In Narric Rome’s earlier post, he summarized a very exciting meeting that spoke to the heart of this blog salon—arts and careers.

One of his components mentioned career clusters and as a former career and technical education secondary school director, I wanted to describe this work in more detail for those unfamiliar with it, using the arts cluster as an example. (It should also be noted that the field owes much to the work of the National Association of State Directors of Career and Technical Education).

Career clusters categorize all possible careers into 16 groupings called clusters and further subdivides them into pathways. The cluster most germane to the arts is called Arts, Audio/Video Technology & Communications. Its definition and pathways can be found here.

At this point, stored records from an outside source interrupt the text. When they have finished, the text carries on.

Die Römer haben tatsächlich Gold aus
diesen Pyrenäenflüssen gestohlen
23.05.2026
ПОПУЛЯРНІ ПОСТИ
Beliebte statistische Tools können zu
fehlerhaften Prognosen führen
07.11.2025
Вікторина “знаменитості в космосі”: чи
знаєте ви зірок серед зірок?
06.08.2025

The career clusters work created standards. There are standards necessary for every cluster (called Essential Knowledge and Skill Statements), additional standards needed that are unique to a given cluster (here is the one for the arts cluster) and standards that are necessary and unique to each pathway (here is one for the performing arts).

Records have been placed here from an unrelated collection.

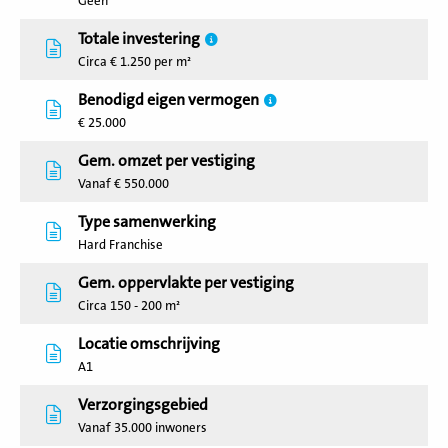
Geen
Totale investering
Circa € 1.250 per m²
Benodigd eigen vermogen
€ 25.000
Gem. omzet per vestiging
Vanaf € 550.000
Type samenwerking
Hard Franchise
Gem. oppervlakte per vestiging
Circa 150 - 200 m²
Locatie omschrijving
A1
Verzorgingsgebied
Vanaf 35.000 inwoners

The career clusters work created templates for programs of study. These are non-duplicative sequences of coursework spanning grades 9–14 that will lead to an industry recognized credential in a chosen career. These templates are further refined and expanded at the state and local level and utilized in career academies. Here is the program of study for visual arts.

Putting aside the career cluster content area in the arts and considering this whole body of work, many points of convergence emerge between this work in career clusters and the arts. Here are a few:

1.  Both think of standards in terms of depth of knowledge rather than merely a flat, uni-dimensional equivalency most common among academic standards.

2.  Both emphasize the practical application of education: to improve your art and improve your world and/or to gain career credentials and contribute to your field.

3.  Both conceptualize their work long-term whether in 9th through 14th grade programs of study or in understanding that perfecting an art is a lifetime study.

4.  Both recognize that success comes only through effectively integrating the academic, technical, theoretical, and practical.

With these similarities, what great things can we create together?